▸ **Work task**
Please transcribe the data exactly, with nothing left out.

[Collected data]
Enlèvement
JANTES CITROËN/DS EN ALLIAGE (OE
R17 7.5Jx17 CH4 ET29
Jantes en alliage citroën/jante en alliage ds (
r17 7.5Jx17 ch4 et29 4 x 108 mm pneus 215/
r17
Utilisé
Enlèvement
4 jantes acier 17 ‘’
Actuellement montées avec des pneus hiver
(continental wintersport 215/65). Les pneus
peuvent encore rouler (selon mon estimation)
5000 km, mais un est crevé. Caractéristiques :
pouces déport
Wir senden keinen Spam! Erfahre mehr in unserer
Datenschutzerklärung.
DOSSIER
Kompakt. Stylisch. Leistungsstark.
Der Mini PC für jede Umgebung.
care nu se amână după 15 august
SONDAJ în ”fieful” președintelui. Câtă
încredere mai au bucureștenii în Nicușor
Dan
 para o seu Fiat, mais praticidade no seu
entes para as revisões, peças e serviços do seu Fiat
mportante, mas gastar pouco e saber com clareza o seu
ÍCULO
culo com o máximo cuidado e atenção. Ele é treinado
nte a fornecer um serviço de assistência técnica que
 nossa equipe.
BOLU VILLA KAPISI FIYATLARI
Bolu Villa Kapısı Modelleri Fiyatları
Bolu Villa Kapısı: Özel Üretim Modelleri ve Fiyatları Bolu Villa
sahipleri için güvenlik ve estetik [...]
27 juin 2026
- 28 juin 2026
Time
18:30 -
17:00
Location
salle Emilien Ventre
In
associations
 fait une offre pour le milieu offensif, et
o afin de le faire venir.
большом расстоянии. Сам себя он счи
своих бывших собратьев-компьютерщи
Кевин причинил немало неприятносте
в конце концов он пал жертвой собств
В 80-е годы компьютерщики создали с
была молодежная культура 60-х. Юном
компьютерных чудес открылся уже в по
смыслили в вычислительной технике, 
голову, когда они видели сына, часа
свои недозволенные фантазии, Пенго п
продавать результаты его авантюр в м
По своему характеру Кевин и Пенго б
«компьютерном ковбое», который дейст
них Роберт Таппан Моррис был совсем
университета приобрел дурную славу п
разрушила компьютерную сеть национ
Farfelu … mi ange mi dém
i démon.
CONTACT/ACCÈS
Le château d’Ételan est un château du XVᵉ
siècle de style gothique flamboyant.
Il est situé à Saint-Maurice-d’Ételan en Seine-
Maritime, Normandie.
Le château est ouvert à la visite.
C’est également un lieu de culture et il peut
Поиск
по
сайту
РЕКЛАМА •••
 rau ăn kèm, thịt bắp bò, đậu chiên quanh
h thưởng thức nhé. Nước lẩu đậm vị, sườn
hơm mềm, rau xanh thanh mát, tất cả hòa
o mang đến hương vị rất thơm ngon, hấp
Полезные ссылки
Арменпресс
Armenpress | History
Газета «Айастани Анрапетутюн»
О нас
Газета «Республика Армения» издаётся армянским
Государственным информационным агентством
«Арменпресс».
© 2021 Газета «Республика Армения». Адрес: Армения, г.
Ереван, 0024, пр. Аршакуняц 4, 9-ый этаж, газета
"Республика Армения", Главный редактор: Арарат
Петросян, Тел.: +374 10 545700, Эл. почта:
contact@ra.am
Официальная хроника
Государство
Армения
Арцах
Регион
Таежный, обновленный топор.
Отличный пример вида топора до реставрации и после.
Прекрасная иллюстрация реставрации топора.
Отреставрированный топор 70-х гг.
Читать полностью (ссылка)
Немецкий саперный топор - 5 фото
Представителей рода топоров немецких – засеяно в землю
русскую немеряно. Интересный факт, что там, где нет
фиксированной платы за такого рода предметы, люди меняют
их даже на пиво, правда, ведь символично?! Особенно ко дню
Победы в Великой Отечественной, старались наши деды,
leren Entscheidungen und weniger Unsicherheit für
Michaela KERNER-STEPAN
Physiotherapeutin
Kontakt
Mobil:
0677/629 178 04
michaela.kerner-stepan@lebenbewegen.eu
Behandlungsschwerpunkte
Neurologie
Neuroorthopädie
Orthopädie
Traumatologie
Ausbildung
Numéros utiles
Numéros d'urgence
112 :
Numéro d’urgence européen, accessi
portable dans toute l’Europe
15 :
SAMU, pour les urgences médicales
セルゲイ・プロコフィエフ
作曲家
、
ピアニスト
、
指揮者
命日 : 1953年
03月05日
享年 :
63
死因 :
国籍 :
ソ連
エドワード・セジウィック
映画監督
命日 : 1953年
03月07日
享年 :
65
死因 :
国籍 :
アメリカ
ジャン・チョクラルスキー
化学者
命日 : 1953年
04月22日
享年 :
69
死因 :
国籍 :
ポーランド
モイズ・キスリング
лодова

▸ **Solution**
Enlèvement
JANTES CITROËN/DS EN ALLIAGE (OE
R17 7.5Jx17 CH4 ET29
Jantes en alliage citroën/jante en alliage ds (
r17 7.5Jx17 ch4 et29 4 x 108 mm pneus 215/
r17
Utilisé
Enlèvement
4 jantes acier 17 ‘’
Actuellement montées avec des pneus hiver
(continental wintersport 215/65). Les pneus
peuvent encore rouler (selon mon estimation)
5000 km, mais un est crevé. Caractéristiques :
pouces déport
Wir senden keinen Spam! Erfahre mehr in unserer
Datenschutzerklärung.
DOSSIER
Kompakt. Stylisch. Leistungsstark.
Der Mini PC für jede Umgebung.
care nu se amână după 15 august
SONDAJ în ”fieful” președintelui. Câtă
încredere mai au bucureștenii în Nicușor
Dan
 para o seu Fiat, mais praticidade no seu
entes para as revisões, peças e serviços do seu Fiat
mportante, mas gastar pouco e saber com clareza o seu
ÍCULO
culo com o máximo cuidado e atenção. Ele é treinado
nte a fornecer um serviço de assistência técnica que
 nossa equipe.
BOLU VILLA KAPISI FIYATLARI
Bolu Villa Kapısı Modelleri Fiyatları
Bolu Villa Kapısı: Özel Üretim Modelleri ve Fiyatları Bolu Villa
sahipleri için güvenlik ve estetik [...]
27 juin 2026
- 28 juin 2026
Time
18:30 -
17:00
Location
salle Emilien Ventre
In
associations
 fait une offre pour le milieu offensif, et
o afin de le faire venir.
большом расстоянии. Сам себя он счи
своих бывших собратьев-компьютерщи
Кевин причинил немало неприятносте
в конце концов он пал жертвой собств
В 80-е годы компьютерщики создали с
была молодежная культура 60-х. Юном
компьютерных чудес открылся уже в по
смыслили в вычислительной технике, 
голову, когда они видели сына, часа
свои недозволенные фантазии, Пенго п
продавать результаты его авантюр в м
По своему характеру Кевин и Пенго б
«компьютерном ковбое», который дейст
них Роберт Таппан Моррис был совсем
университета приобрел дурную славу п
разрушила компьютерную сеть национ
Farfelu … mi ange mi dém
i démon.
CONTACT/ACCÈS
Le château d’Ételan est un château du XVᵉ
siècle de style gothique flamboyant.
Il est situé à Saint-Maurice-d’Ételan en Seine-
Maritime, Normandie.
Le château est ouvert à la visite.
C’est également un lieu de culture et il peut
Поиск
по
сайту
РЕКЛАМА •••
 rau ăn kèm, thịt bắp bò, đậu chiên quanh
h thưởng thức nhé. Nước lẩu đậm vị, sườn
hơm mềm, rau xanh thanh mát, tất cả hòa
o mang đến hương vị rất thơm ngon, hấp
Полезные ссылки
Арменпресс
Armenpress | History
Газета «Айастани Анрапетутюн»
О нас
Газета «Республика Армения» издаётся армянским
Государственным информационным агентством
«Арменпресс».
© 2021 Газета «Республика Армения». Адрес: Армения, г.
Ереван, 0024, пр. Аршакуняц 4, 9-ый этаж, газета
"Республика Армения", Главный редактор: Арарат
Петросян, Тел.: +374 10 545700, Эл. почта:
contact@ra.am
Официальная хроника
Государство
Армения
Арцах
Регион
Таежный, обновленный топор.
Отличный пример вида топора до реставрации и после.
Прекрасная иллюстрация реставрации топора.
Отреставрированный топор 70-х гг.
Читать полностью (ссылка)
Немецкий саперный топор - 5 фото
Представителей рода топоров немецких – засеяно в землю
русскую немеряно. Интересный факт, что там, где нет
фиксированной платы за такого рода предметы, люди меняют
их даже на пиво, правда, ведь символично?! Особенно ко дню
Победы в Великой Отечественной, старались наши деды,
leren Entscheidungen und weniger Unsicherheit für
Michaela KERNER-STEPAN
Physiotherapeutin
Kontakt
Mobil:
0677/629 178 04
michaela.kerner-stepan@lebenbewegen.eu
Behandlungsschwerpunkte
Neurologie
Neuroorthopädie
Orthopädie
Traumatologie
Ausbildung
Numéros utiles
Numéros d'urgence
112 :
Numéro d’urgence européen, accessi
portable dans toute l’Europe
15 :
SAMU, pour les urgences médicales
セルゲイ・プロコフィエフ
作曲家
、
ピアニスト
、
指揮者
命日 : 1953年
03月05日
享年 :
63
死因 :
国籍 :
ソ連
エドワード・セジウィック
映画監督
命日 : 1953年
03月07日
享年 :
65
死因 :
国籍 :
アメリカ
ジャン・チョクラルスキー
化学者
命日 : 1953年
04月22日
享年 :
69
死因 :
国籍 :
ポーランド
モイズ・キスリング
лодова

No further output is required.